When you’re feeling “in the pink”, that means you’re in excellent health and feeling fine. In his 1923 novel Inimitable Jeeves, P.G. Wodehouse used it this way:
“‘I am in excellent health, I thank you. And you?’ ‘In the pink. Just been over to America.’”
The first one to use “pink” in this sense was Shakespeare, in Romeo and Juliet:
“Why, I am the very pinke of curtesie.”
But why are people talking about a color that way? It’s because “pink” didn’t originally mean a color. It was a flower with notches in its petals, and “pink” is a very old word meaning to cut or notch. That sense is still around in one specialized sense; in sewing you can use “pinking shears,” which cut fabric with notched edges so it won’t fray.
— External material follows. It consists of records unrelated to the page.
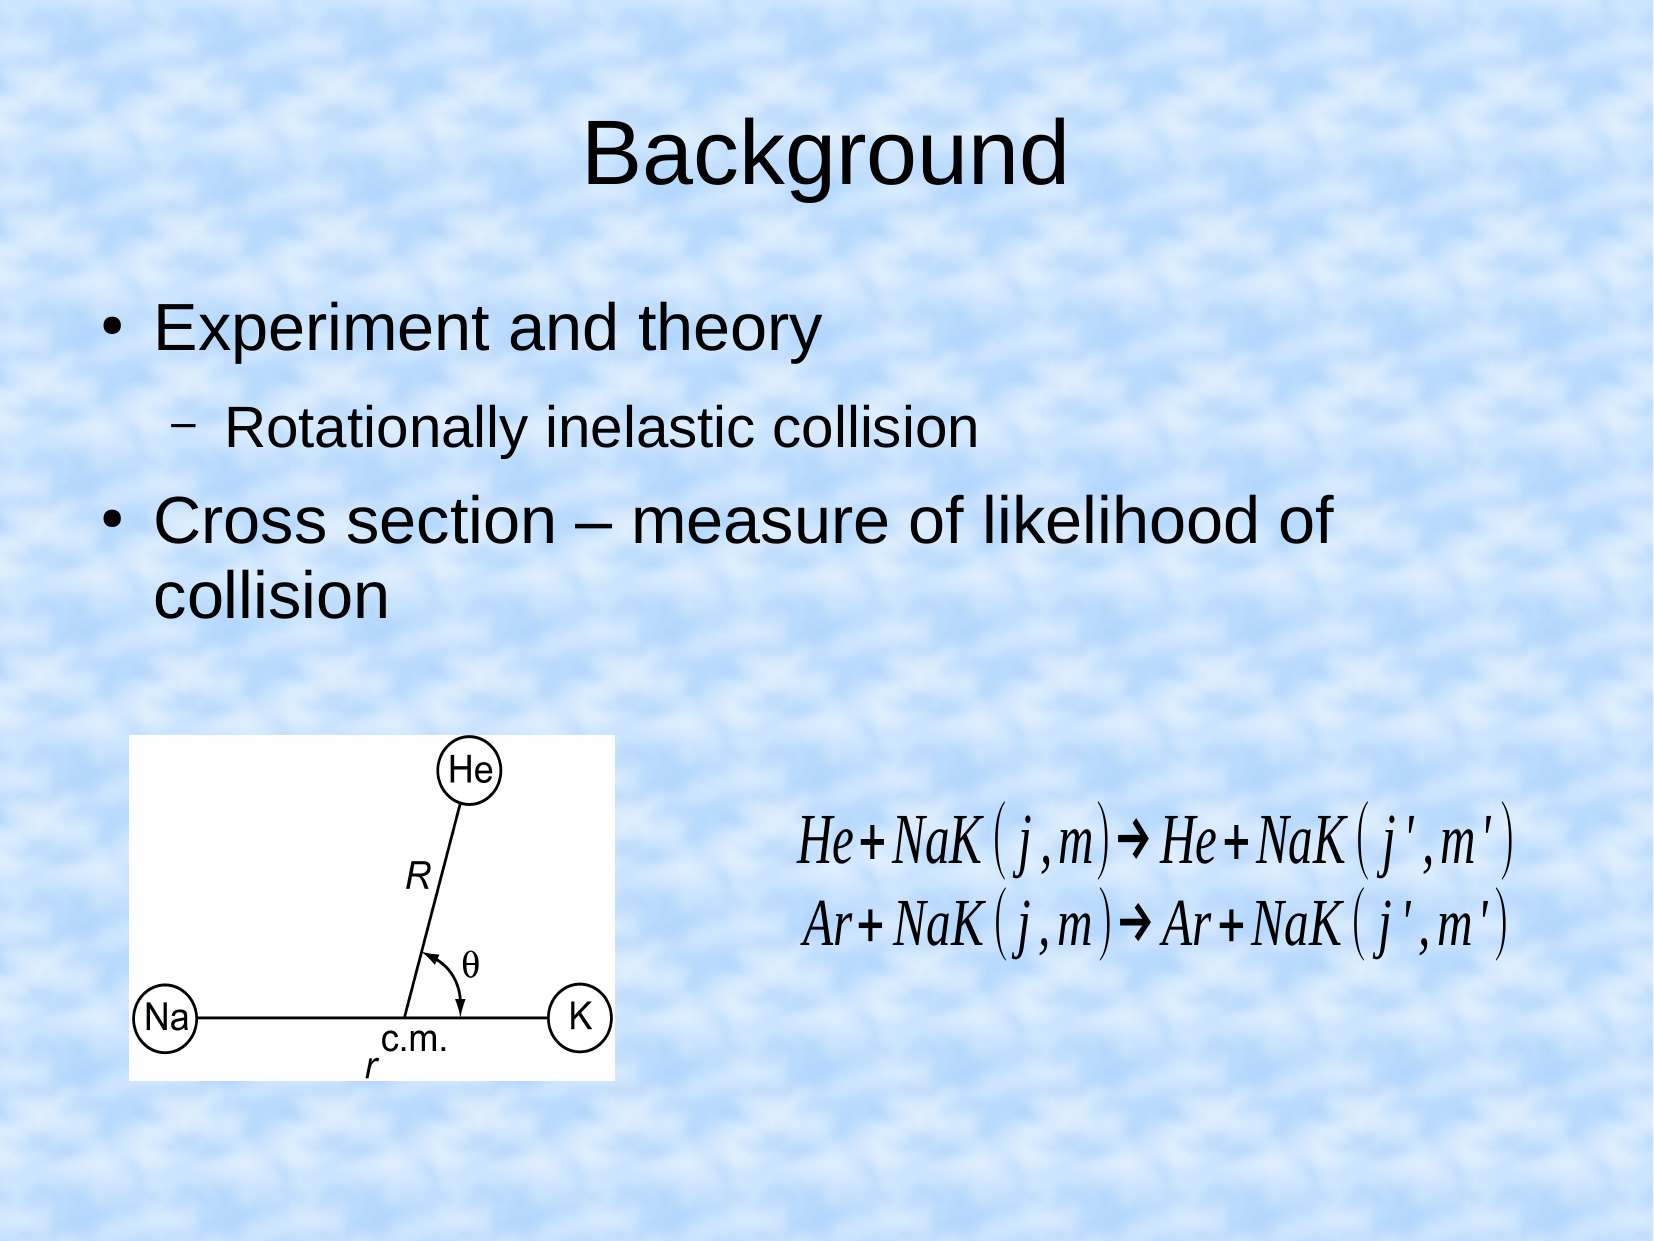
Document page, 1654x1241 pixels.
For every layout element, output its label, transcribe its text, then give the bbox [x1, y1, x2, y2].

chart [781, 795, 1527, 964]
title Background [82, 49, 1571, 257]
picture [0, 0, 1654, 1241]
list Experiment and theory Rotationally inelastic collision Cross section – measure of likelihood of collision [82, 290, 1571, 1010]
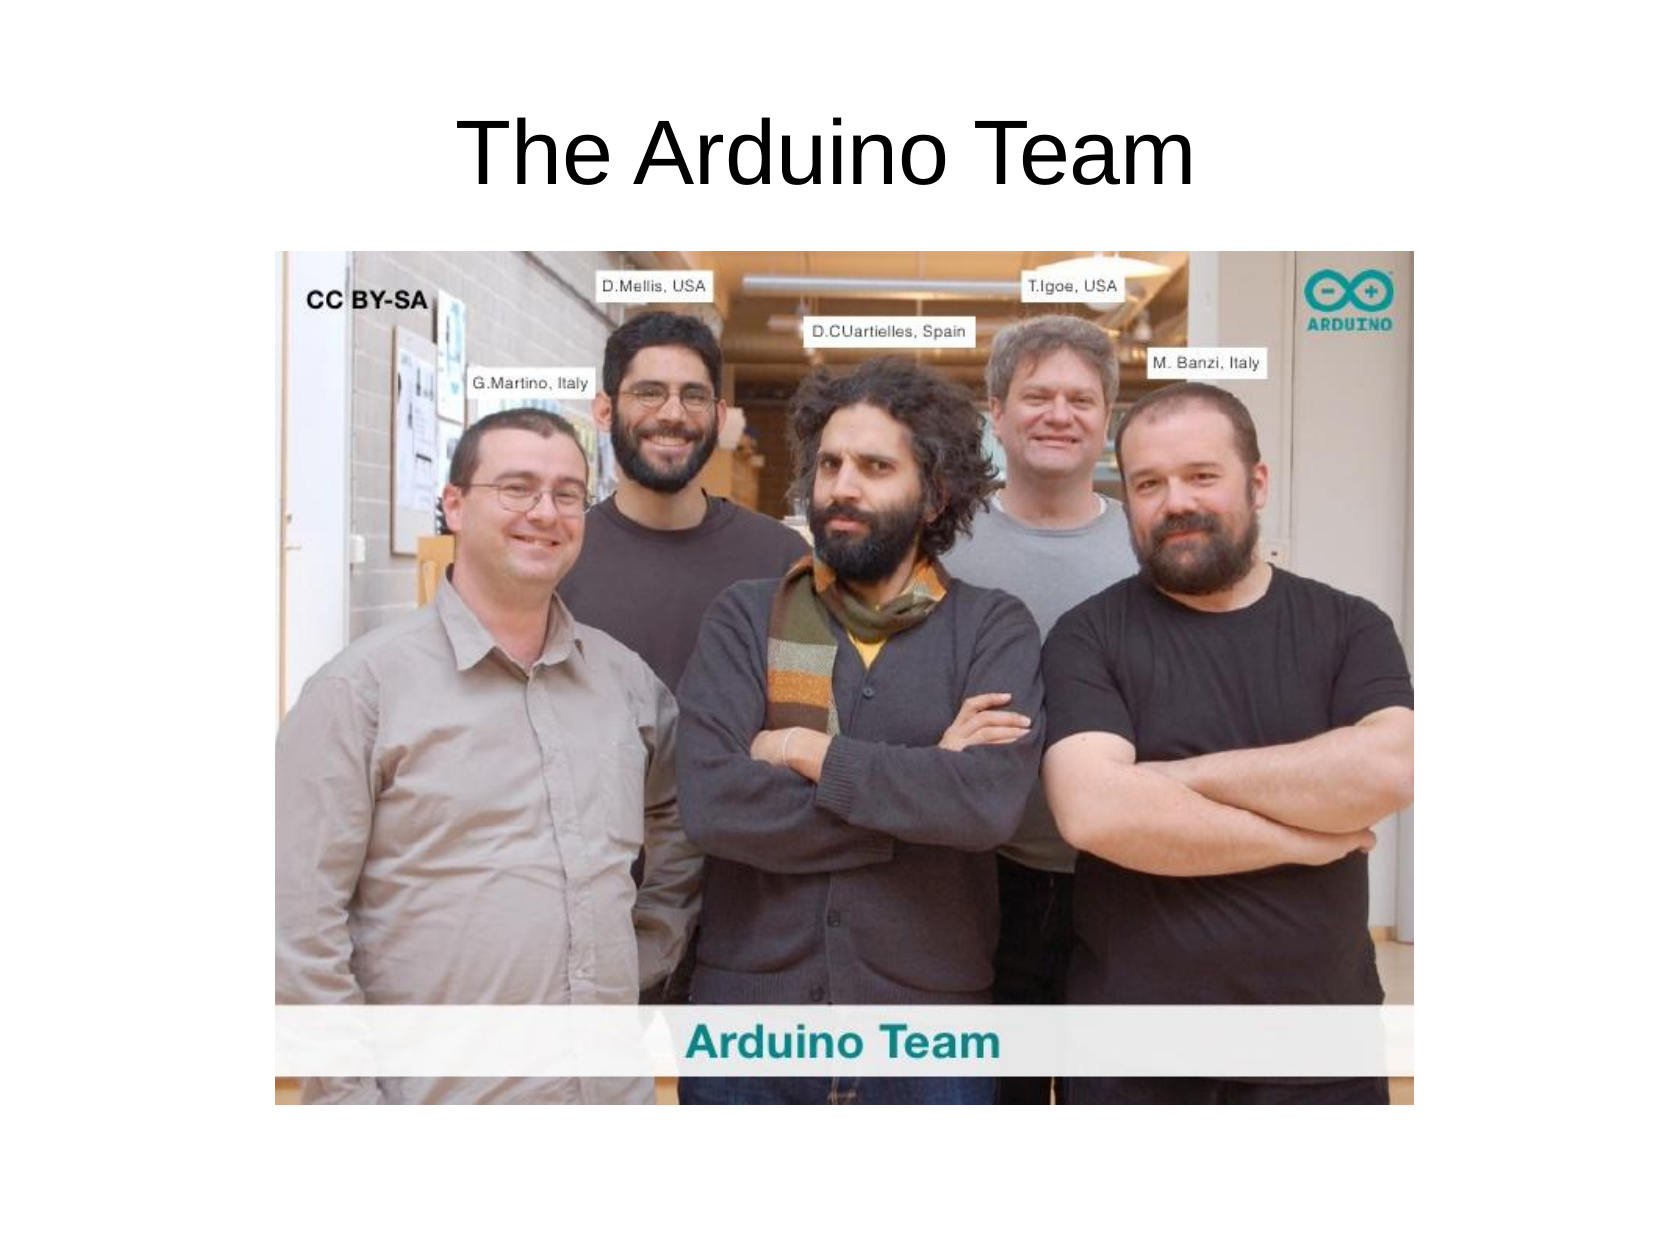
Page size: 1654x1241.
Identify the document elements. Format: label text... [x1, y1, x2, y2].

It was the flower that led to the two additional meanings of “pink” — in the 1500s in Europe it was for some reason the flower. It was so popular that the word acquired the meaning of “the best” of some quality. Nowadays “in the pink” is mostly used to refer to health, but Shakespeare’s application of “pink” to “courtesy” is more typical of usage at that time. You could be “the pink of rowers” if you were a champion boatman, and if you had the best boat it would be “the pink of watercraft.”.
Using “pink” to refer to a light red color turns out to be its most recent meaning; it didn’t really enter usage in that sense until the 1800s. And sure enough, that meaning comes from the flower too. Those popular petals? They were pink (notched) and also pink (the color). In light of the varied history of “pink,” which comes from time when Europe went nuts in spades for a flower and it almost acquired meanings in droves, you’d expect anyone who likes words to be in the tank for “pink”.
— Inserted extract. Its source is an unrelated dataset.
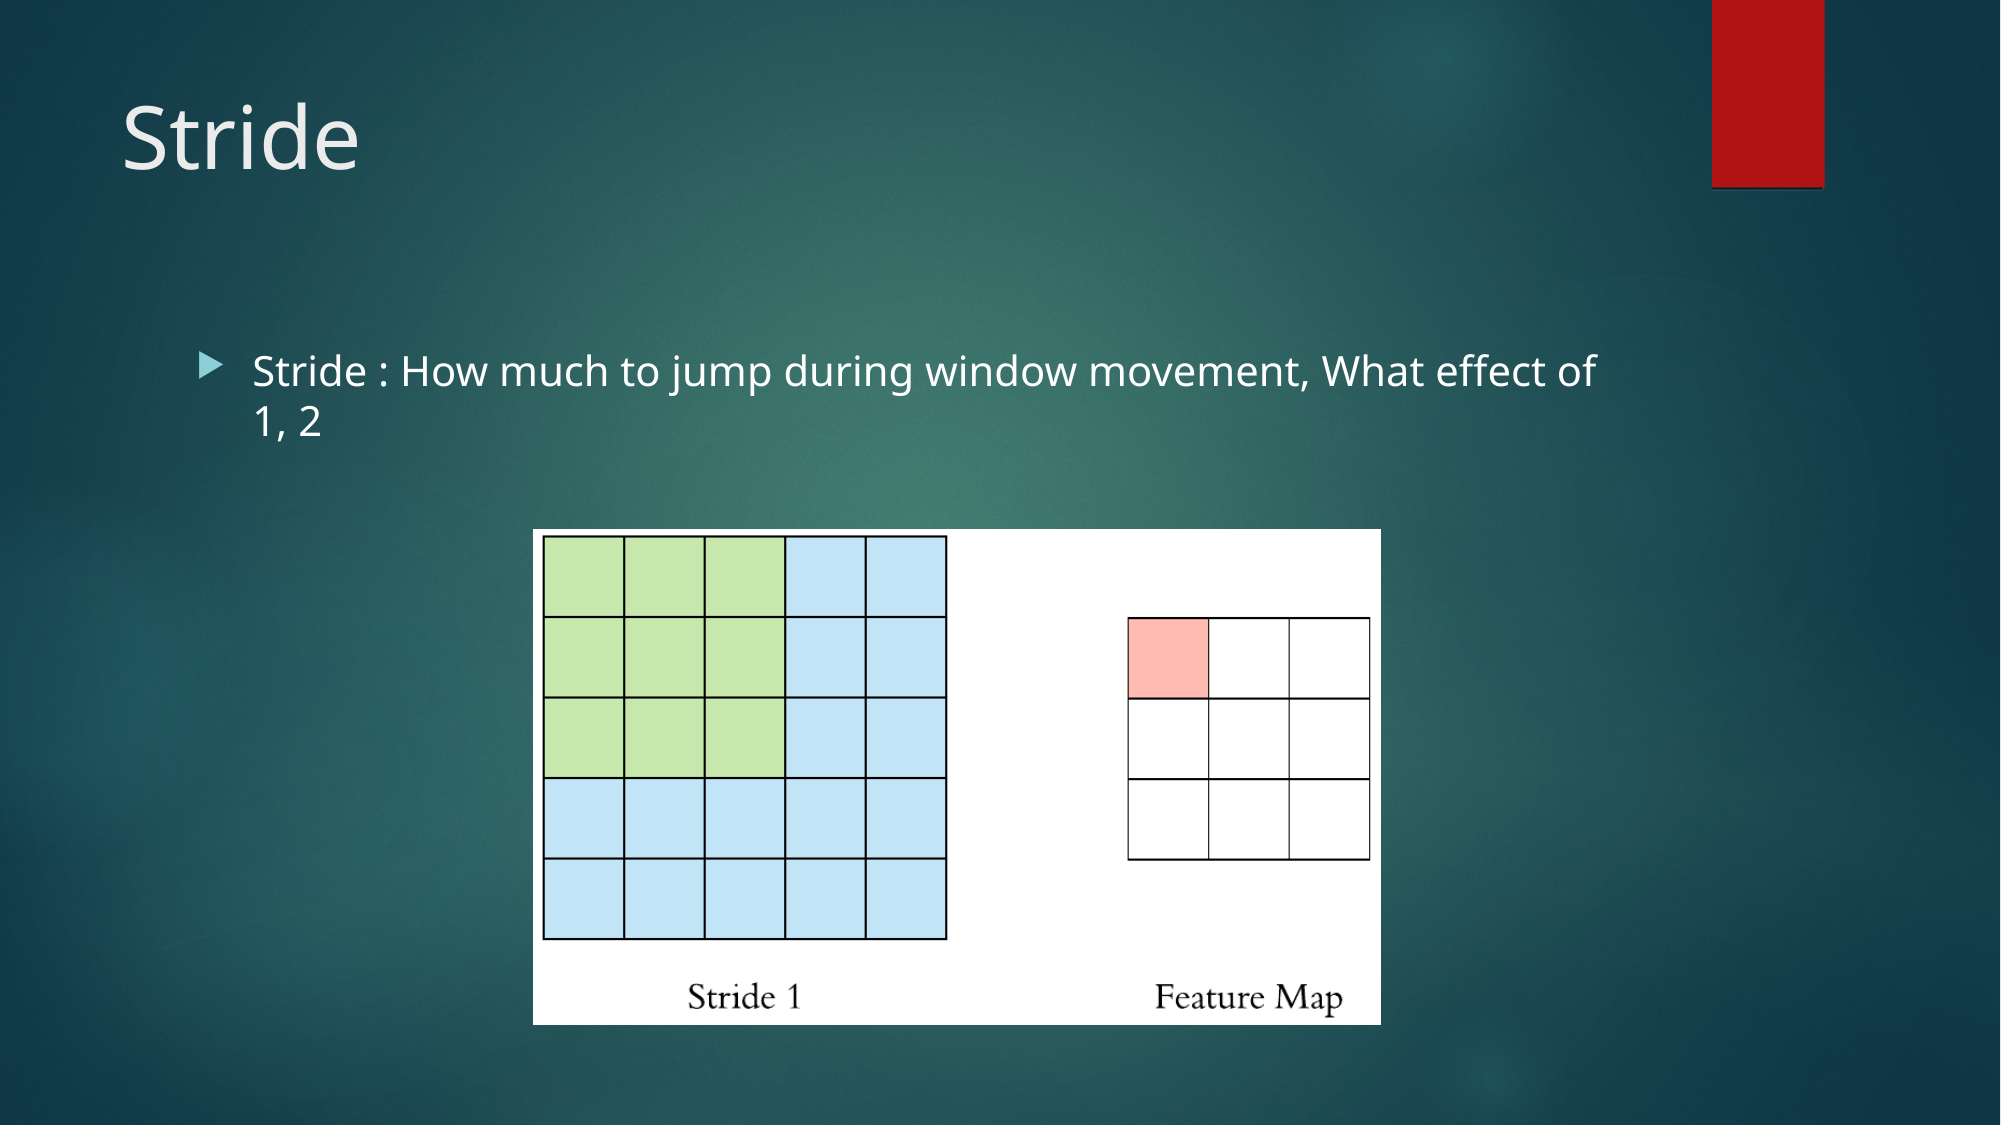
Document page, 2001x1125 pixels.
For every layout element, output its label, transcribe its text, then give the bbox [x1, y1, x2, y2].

But hang on a sec, you can be “in the pink,” “in the tank,” and things can be “in spades” and “in droves”? That little set of “container phrases” (“container” because something is in them) are all pretty interesting.
“In the tank” nowadays means to be completely committed to something; when the first President Bush said about an opponent: “…he’s in the tank for them,” what he meant by “them” wasan interest group (trial lawyers, in that case). But “in the tank” changed its meaning somewhat. The phrase originated in boxing, where “going in the tank” meant pretending to get knocked down in order to lose a fight on purpose. It was commonly used in the early 20th century to mean losing on purpose. It wasn’t until about the 1970s that it shed its connection with intentionally losing and kept only the sense of being so committed to something or someone that you could never be dissuaded.
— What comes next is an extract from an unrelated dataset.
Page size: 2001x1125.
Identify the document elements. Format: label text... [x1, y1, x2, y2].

If you have something “in spades,” it means you have a whole lot of it. This phrase also comes from the early 20th century, specifically the 1920s when the card game bridge became hugely popular. The best cards to have in bridge are spades, because they’re the highest rank. If you had a good combination of cards “in spades” then you were likely to win (I guess). The phrase “in spades” probably comes from the abundance of points you can expect if you have those cards.
Having something “in droves” is pretty close to having it “in spades.” “Drove” is just a form of the verb “to drive,” as in “she drove the car”. But before there were cars, there were other things to drive, like herds of sheep or cattle. In the 1100s, a shepherd might talk about how he drove his sheep to the pasture. And by the 1200s, a big flock of sheep or herd of cattle came to be called a “drove.” “Drove” came to mean a large number of anything, not just farm animals — and by the 1800s usage had evolved to the point that it is today, when if you have a large number of things, you have it “in droves.” And that might mean your collection is in the pink.
The title quote comes from the Pixar short film Boundin’ by Bud Luckey.